Most "smart phones" and even some regular cellphones allow you to run location-sharing software that uses the phone’s GPS capability to let friends and family know your exact location. There are lots of great uses for this technology: It can be an easy way to find your friends and be found by them; it can reduce anxiety for loved ones by keeping them posted on your whereabouts; and there are some fun games and activities that take advantage of it, such as scavenger hunts and services that track how often you visit certain establishments. These services are not for children under 13 and many require users to be 18, so make sure you're permitted to use an app or service, and – parents – we recommend that you ask your kids if they're using these services and how.
Choose what's best for you.

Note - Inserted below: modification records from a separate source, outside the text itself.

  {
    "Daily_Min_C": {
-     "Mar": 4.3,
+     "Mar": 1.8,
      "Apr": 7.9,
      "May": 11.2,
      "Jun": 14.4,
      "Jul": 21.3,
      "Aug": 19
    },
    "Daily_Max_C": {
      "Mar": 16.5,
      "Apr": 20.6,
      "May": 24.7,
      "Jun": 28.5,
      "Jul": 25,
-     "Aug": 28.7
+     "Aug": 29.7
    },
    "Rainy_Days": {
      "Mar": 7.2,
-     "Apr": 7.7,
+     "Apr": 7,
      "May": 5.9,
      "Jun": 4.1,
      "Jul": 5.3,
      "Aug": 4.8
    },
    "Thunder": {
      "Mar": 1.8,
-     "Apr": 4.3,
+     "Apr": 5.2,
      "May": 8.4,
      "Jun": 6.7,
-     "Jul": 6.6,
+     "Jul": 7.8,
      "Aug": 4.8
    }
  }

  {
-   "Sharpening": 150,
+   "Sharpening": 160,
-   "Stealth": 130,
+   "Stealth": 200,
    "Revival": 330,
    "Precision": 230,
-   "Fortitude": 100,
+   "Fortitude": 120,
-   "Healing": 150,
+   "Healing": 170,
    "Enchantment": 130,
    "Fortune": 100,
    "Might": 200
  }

Some location-sharing services are games that let you give a shout-out when you've turned up at a particular spot. Others show where you are all the time or for a period of time you set. Still others continue to share your location until you change the setting. Be sure you know exactly how your service shares your location.

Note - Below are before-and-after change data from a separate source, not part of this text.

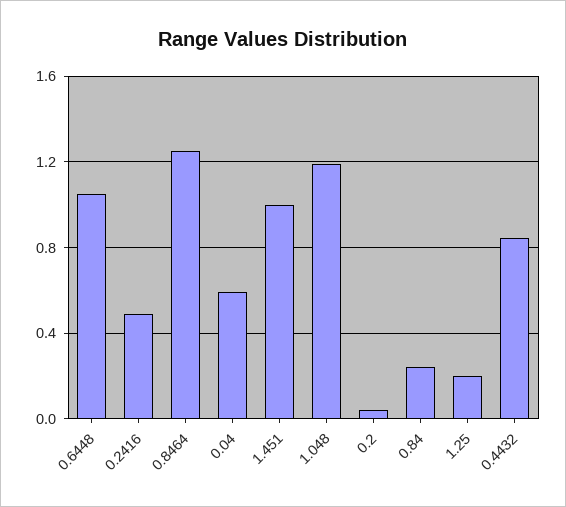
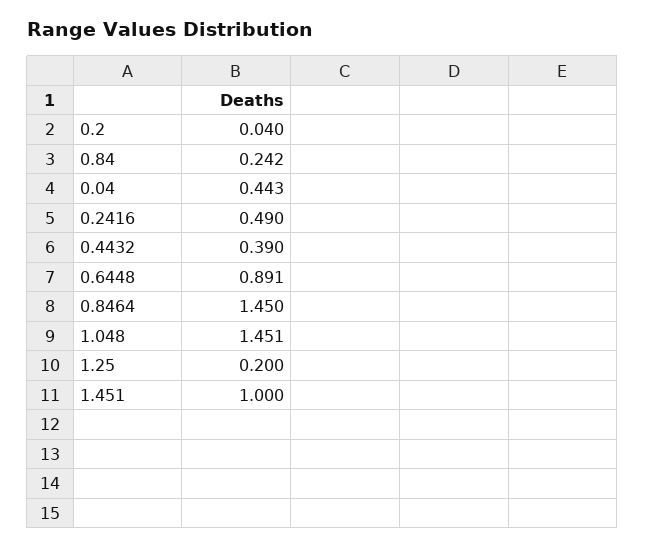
  {
-   "0.6448": 1.05,
+   "0.6448": 0.891,
    "0.2416": 0.49,
-   "0.8464": 1.25,
+   "0.8464": 1.45,
-   "0.04": 0.6,
+   "0.04": 0.443,
    "1.451": 1,
-   "1.048": 1.2,
+   "1.048": 1.451,
    "0.2": 0.04,
    "0.84": 0.242,
    "1.25": 0.2,
-   "0.4432": 0.85
+   "0.4432": 0.39
  }

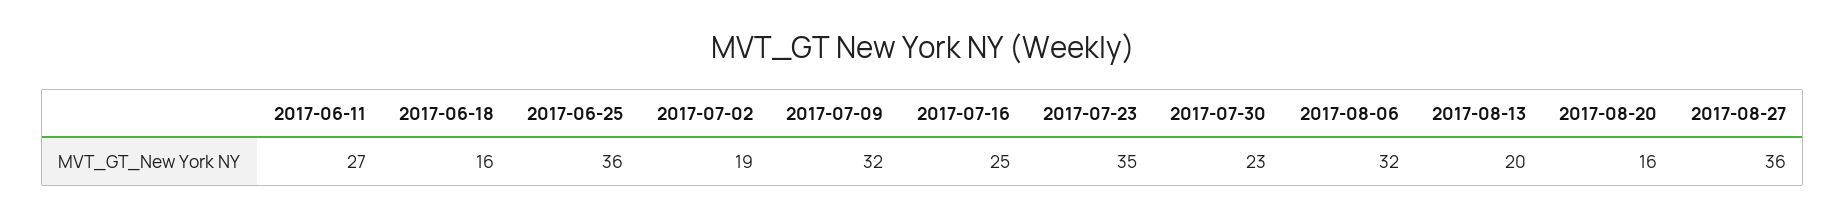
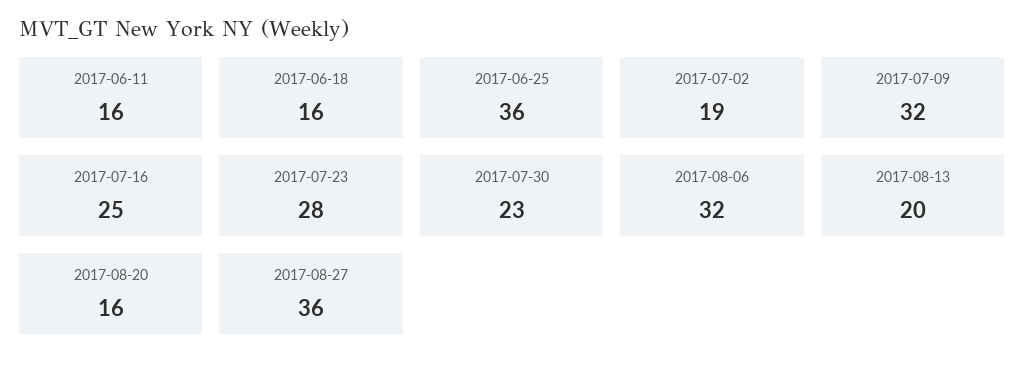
  {
-   "2017-06-11": 27,
+   "2017-06-11": 16,
    "2017-06-18": 16,
    "2017-06-25": 36,
    "2017-07-02": 19,
    "2017-07-09": 32,
    "2017-07-16": 25,
-   "2017-07-23": 35,
+   "2017-07-23": 28,
    "2017-07-30": 23,
    "2017-08-06": 32,
    "2017-08-13": 20,
    "2017-08-20": 16,
    "2017-08-27": 36
  }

Know the service’s privacy features. All services have privacy controls. Definitely get to know them and use these features to be sure that you have complete control over who knows your location.
Know who your friends are. Some location services operate like Facebook and other social network sites, where you invite and accept friends. This means people can search to see if you're online and add you as a friend. It’s important to remember that sharing your location with people you've never met in real life is risky, so you should carefully manage friend requests and share your location only with people you know and trust. Make sure any service you choose gives you complete control over who sees your whereabouts.
Syncing with other services. If your location-sharing app syncs up with Facebook, Twitter or another service, you may be broadcasting your whereabouts to a lot of people without even knowing it. You might even be sharing your location with people you don’t know. Check to see if your service does sync with other services and be sure to manage this very carefully. It’s probably best to turn off this feature and just use the service’s own sharing tools so you can reveal your location only to people you feel comfortable with.
Check back often. Some services automatically stop sending your location after a period of time, but others will send it forever – until you stop it. Review your contact list periodically and delete anyone to whom you no longer feel comfortable revealing your location.
Can others disclose your location? There are services that allow others to “check you in” to a location.Check any location or social networking services you use to see if they offer this feature and, if so, learn how they work and the privacy features for them. Think about whether you want to keep others from finding you and never reveal other people’s location without checking with them first.
Updating parents. Location-based services are a great way for teens to let parents know where they are without having to call or text. Check-ins ease worries so they don't have to follow your every move. If you’re heading home late at night, you can also use a service like Glympse to share your location as you drive, so they'll know if you have car trouble or get stuck in traffic. Informed parents are happy parents.